In your search you will come across direct leases offered by Landlords and subleases offered by current Tenants, who are looking to unload all or part of their current leased space. Subleases can offer attractive opportunities, such as free or inexpensive furniture, phone systems and greatly reduced rental rates. Understand that a Sublease creates a direct relationship with the existing Tenant, as well as an indirect relationship with the Landlord holding the master lease.
Issues can arise if the primary Tenant goes into default during the term of your sublease. Most subleases are offered "as-is," i.e. without a TI Allowance to offset your construction costs. Depending on the financial strength of the primary Tenant, it may be better to suggest the primary Tenant seek a "buy-out" of its current lease from the Landlord. This will free up the space so that you can strike a "direct" lease with the Landlord. It may be possible to negotiate that the primary Tenant's lease buy-out will subsidize your new lease via a lower rental rate, free rent or higher TI Allowance.
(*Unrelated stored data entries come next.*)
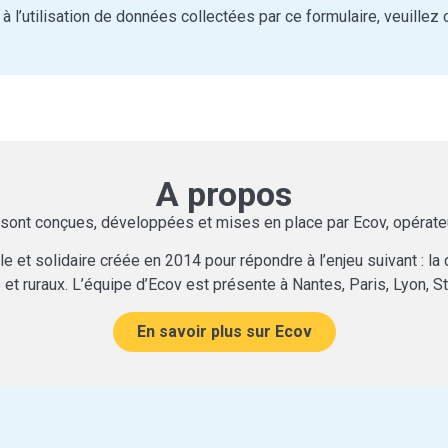
 l’utilisation de données collectées par ce formulaire, veuillez 
A propos
i sont conçues, développées et mises en place par Ecov, opérat
e et solidaire créée en 2014 pour répondre à l’enjeu suivant : la 
s et ruraux. L’équipe d’Ecov est présente à Nantes, Paris, Lyon, 
En savoir plus sur Ecov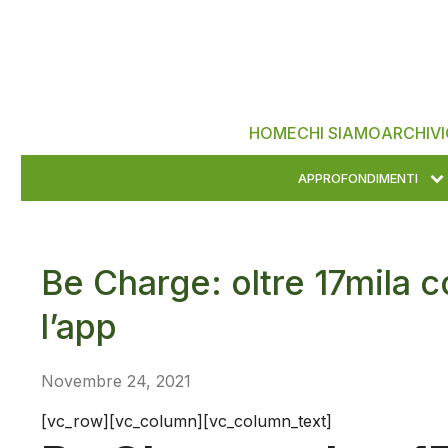
HOME
CHI SIAMO
ARCHIVI
APPROFONDIMENTI
Be Charge: oltre 17mila co
l’app
Novembre 24, 2021
[vc_row][vc_column][vc_column_text]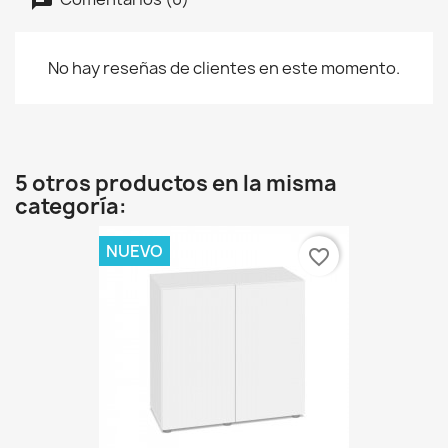
No hay reseñas de clientes en este momento.
5 otros productos en la misma
categoría:
NUEVO
favorite_border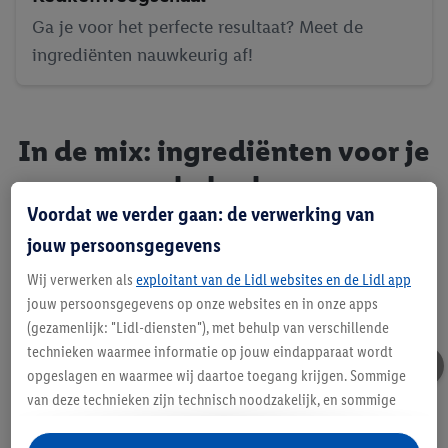
Ga je voor het perfecte resultaat? Meet de
ingrediënten nauwkeurig af!
In de mix: ingrediënten voor je
baksels
Voordat we verder gaan: de verwerking van
jouw persoonsgegevens
Wij verwerken als
exploitant van de Lidl websites en de Lidl app
jouw persoonsgegevens op onze websites en in onze apps
(gezamenlijk: "Lidl-diensten"), met behulp van verschillende
technieken waarmee informatie op jouw eindapparaat wordt
opgeslagen en waarmee wij daartoe toegang krijgen. Sommige
van deze technieken zijn technisch noodzakelijk, en sommige
technieken worden met jouw toestemming gebruikt voor het
opslaan van voorkeursinstellingen, het verzamelen en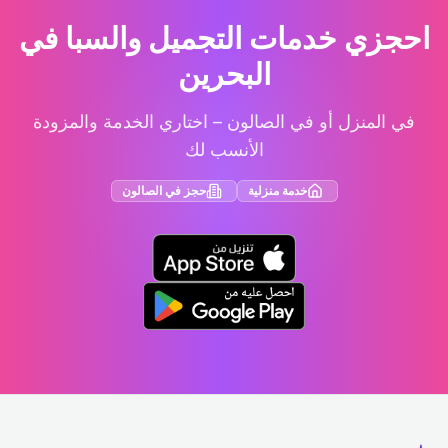
احجزي خدمات التجميل والسبا في
البحرين
في المنزل أو في الصالون – اختاري الخدمة والمزودة
الأنسب لك
خدمة منزلية
حجز في الصالون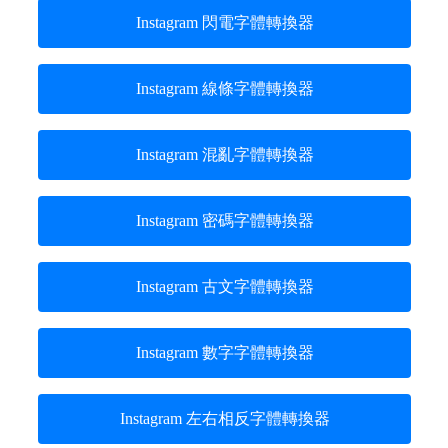
Instagram 閃電字體轉換器
Instagram 線條字體轉換器
Instagram 混亂字體轉換器
Instagram 密碼字體轉換器
Instagram 古文字體轉換器
Instagram 數字字體轉換器
Instagram 左右相反字體轉換器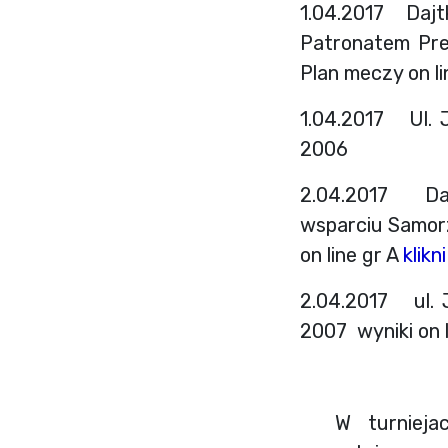
1.04.2017 Dajtk
Patronatem Pre
Plan meczy on l
1.04.2017 Ul. J
2006
2.04.2017 Dajt
wsparciu Samor
on line gr A
klikn
2.04.2017 ul. J
2007 wyniki on 
W turniejach 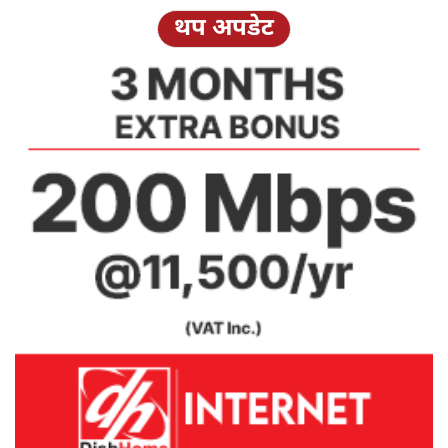
थप अपडेट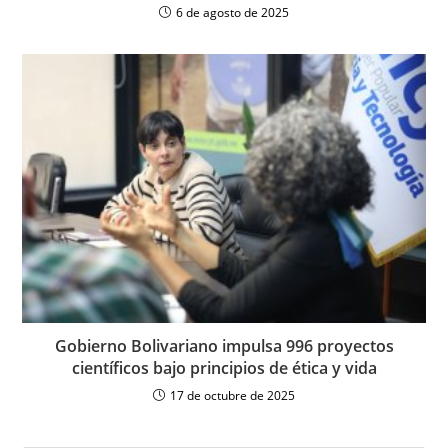
6 de agosto de 2025
Gobierno Bolivariano impulsa 996 proyectos
científicos bajo principios de ética y vida
17 de octubre de 2025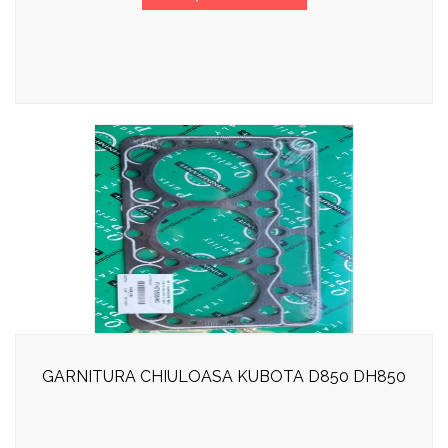
GARNITURA CHIULOASA KUBOTA D850 DH850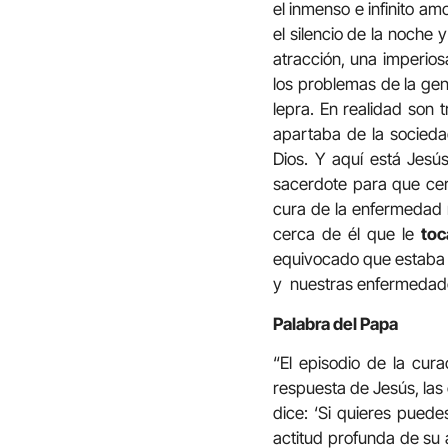
el inmenso e infinito am
el silencio de la noche 
atracción, una imperio
los problemas de la gen
lepra. En realidad son
apartaba de la socieda
Dios. Y aquí está Jes
sacerdote para que cer
cura de la enfermedad m
cerca de él que le
toc
equivocado que estaba c
y nuestras enfermedad
Palabra del Papa
“El episodio de la cura
respuesta de Jesús, las c
dice: ‘Si quieres puede
actitud profunda de su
- Hire an expert Tenant Representative
A Landlord typically pays a leasing commission to his or her Listing Broker whether or not you as the Tenant are represented. Traditional Brokers make their primary living by representing Landlords. You will see many such traditional Brokers signs in front of properties that they are leasing for their Landlord clients. There is a huge conflict of interest when trying to represent the landlord and the tenant, especially if you're looking at properties owned by Landlords that reward the traditional Broker with building listings in the future.
A pure Tenant Representative does not accept listings from Landlords and will push hard to negotiate maximum benefits for your as your advocate.
Expect superior guidance and unbiased advice from a seasoned Tenant Representative.